A woman was sued by a Colorado hospital seeking more than three times what it had already been paid for her surgery.
A Colorado jury declared a hospital’s billing unreasonable, turning aside its lawsuit demanding almost $230,000 from a patient whose insurer already covered the cost of her surgery.
The patient had already paid her deductible and her insurer had paid the hospital about $75,000, which an audit deemed the “reasonable value of the goods and services” she had been provided, her lawyer said.
Lead attorney Ted Lavender of FisherBroyles’ Atlanta branch, who represented the former patient with office partner Kris Alderman and Denver partner Frank Porada, said testimony in the case revealed just how murky hospital billing can be and how some patients are targeted for whopping bills to make up for those who pay substantially less for the same services.

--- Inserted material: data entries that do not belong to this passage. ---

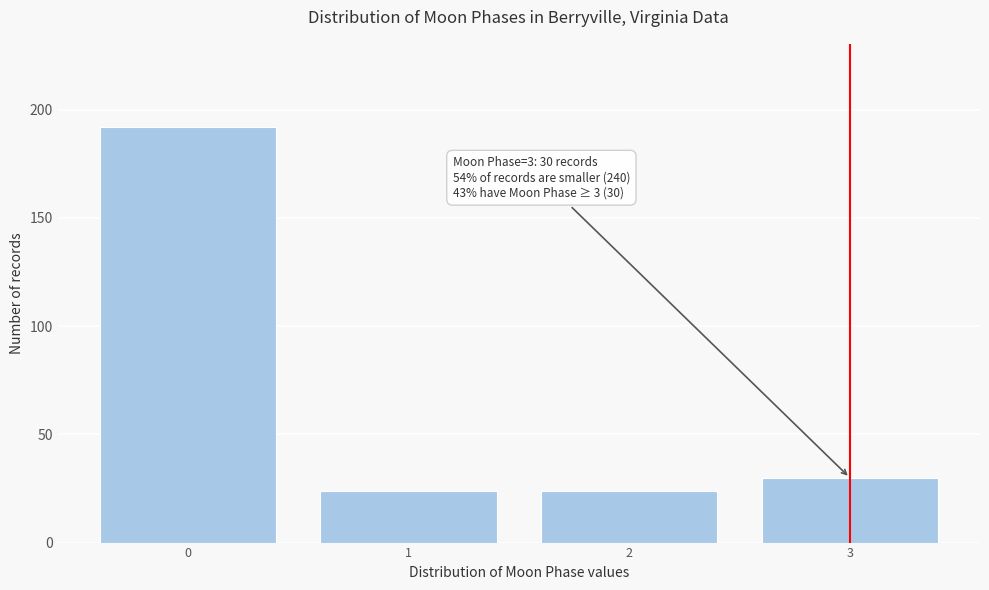

Reading left to right, list all the values displayed in this chart.

192	24	24	30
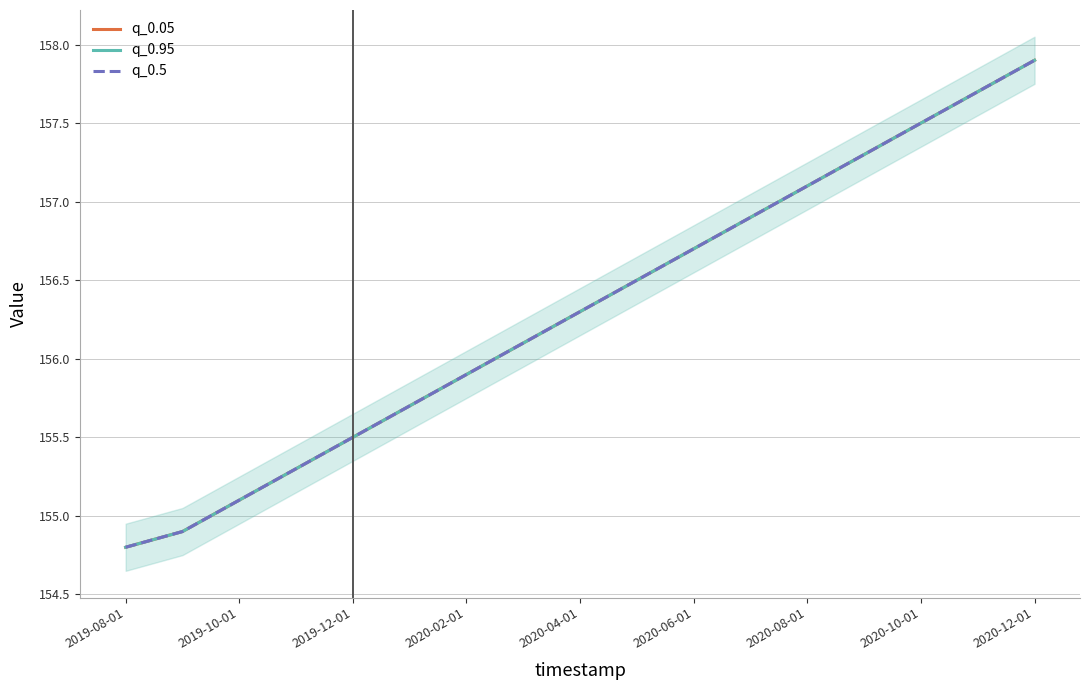

Is this an area chart (filled region under the line)?

No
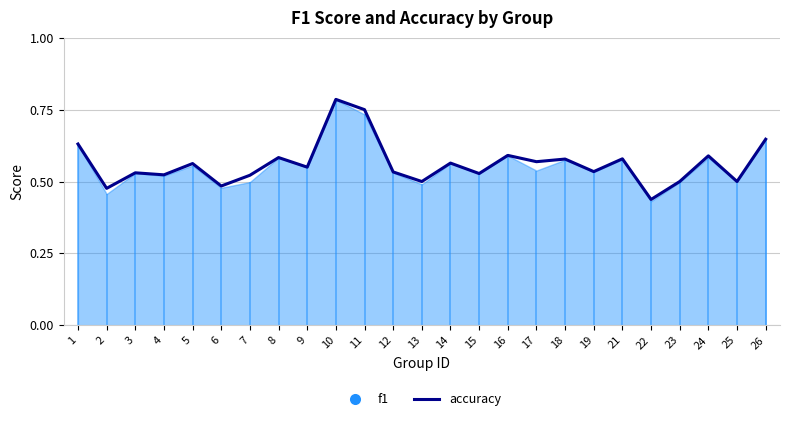

What is the sum of all values?

14.0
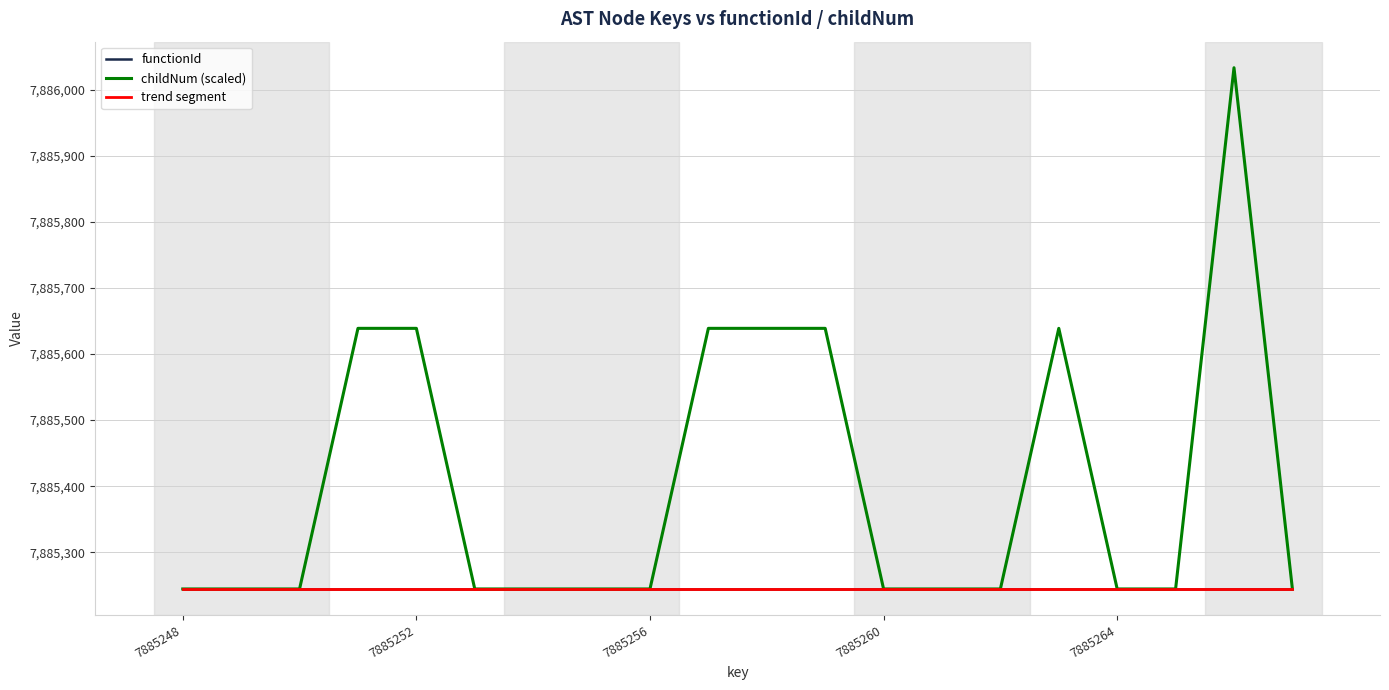

Reading left to right, extract all data points from this chart.

7885248=7885244.5	7885249=7885244.5	7885250=7885244.5	7885251=7885638.8	7885252=7885638.8	7885253=7885244.5	7885254=7885244.5	7885255=7885244.5	7885256=7885244.5	7885257=7885638.8	7885258=7885638.8	7885259=7885638.8	7885260=7885244.5	7885261=7885244.5	7885262=7885244.5	7885263=7885638.8	7885264=7885244.5	7885265=7885244.5	7885266=7886033.0	7885267=7885244.5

“The hospital experts explained how the rates get set, and it ultimately devolved into this idea that paying patients have to pay more to make up for nonpaying patients, the uninsured, those on Medicare and Medicaid, who don’t pay full price,” Lavender said.
In his client’s case, records showed that surgical spinal implants cost the hospital about $31,000.
“They turned around and charged $197,640 for those items on the hospital bill,” said Lavender. “That is a 624 percent markup.”
The hospital is represented by Traci Van Pelt, Michael McConnell and David Belsheim of Denver’s McConnell Fleischner Houghtaling.
Van Pelt said they will file posttrial motions and appeal the verdict.
The case involved back surgery performed on Lisa French in 2014 at St. Anthony North Health Campus, north of Denver. Hospital filings said French’s surgery was to relieve back pain and was “considered elective.”
French’s employer had a self-funded ERISA insurance plan, and she was told prior to surgery that she would owe $1,336, of which she immediately paid $1,000.
French’s contract included phrasing that she “understand[s] that I am financially responsible to to the hospital or my physicians for charges not covered or paid pursuant to this authorization.”
St. Anthony’s billed her insurance plan $303,888 after the surgery and for two presurgical consultations based on its “chargemaster” billing schedule, an industrywide practice whereby providers list all the prices they charge.
As Lavender explained, French’s employer’s insurance plan contracts with a health care consulting firm, ELAP Services, which audits claim costs and negotiates with providers for self-funded insurers. On its website, ELAP says it “assists in plan design and jointly establishes limits for payment of medical claims that correlate to the providers’ actual cost of services.”
ELAP audited the fees St. Anthony’s charged French and determined that her actual charges came out to about $70,000, Lavender said. Between her co-pays and the insurance plan, St. Anthony’s was paid $74,597.
St. Anthony’s parent company, Centura Health Corp., sued French in state District Court in Adams County, Colorado, seeking an additional $229,112 in 2017.
ELAP provides legal representation to clients facing suit pursuant to its services, and Lavender, Alderman and FisherBroyles Denver partner Frank Porada were assigned French’s defense.
According to defense filings, Fishers contract with St. Anthony’s contained no stated price and was thus ambiguous.
The hospital was already paid the reasonable value for the services, according to a defense account. The chargemaster rates are “grossly excessive and defendant had no choice but to sign the Hospital Service Agreement, making them unconscionable” and thus unenforceable, the defense said.
During a six-day trial in Brighton, Colorado, before Judge Jaclyn Brown of Colorado’s 17th Judicial District, Lavender said the entire dispute was over the prices and methodologies medical providers use.
“We had one expert, and they had three,” said Lavender. “They spent $100,000 on experts.”
“The reality is that there’s nobody to say how much they’re charging is reasonable,” Lavender said.
The jury made that determination for French on June 11, answering “no” when asked whether her bills were reasonable. The panel agreed she had a contract with St. Anthony’s to pay “all charges of the hospital,” but that those charges were “the reasonable value of the goods and services provided,” not those set by the hospital’s chargemaster.
The jury awarded the hospital $766.74.
The hospital’s attorneys did a good job explaining how hospitals have to shoulder the burden for underpayments and nonpayment by other patients, Lavender said.
“They know they’re not going to collect from everybody,” he added. “But in the end, it just reveals how antiquated and nontransparent the system is, because nobody understands the bill.”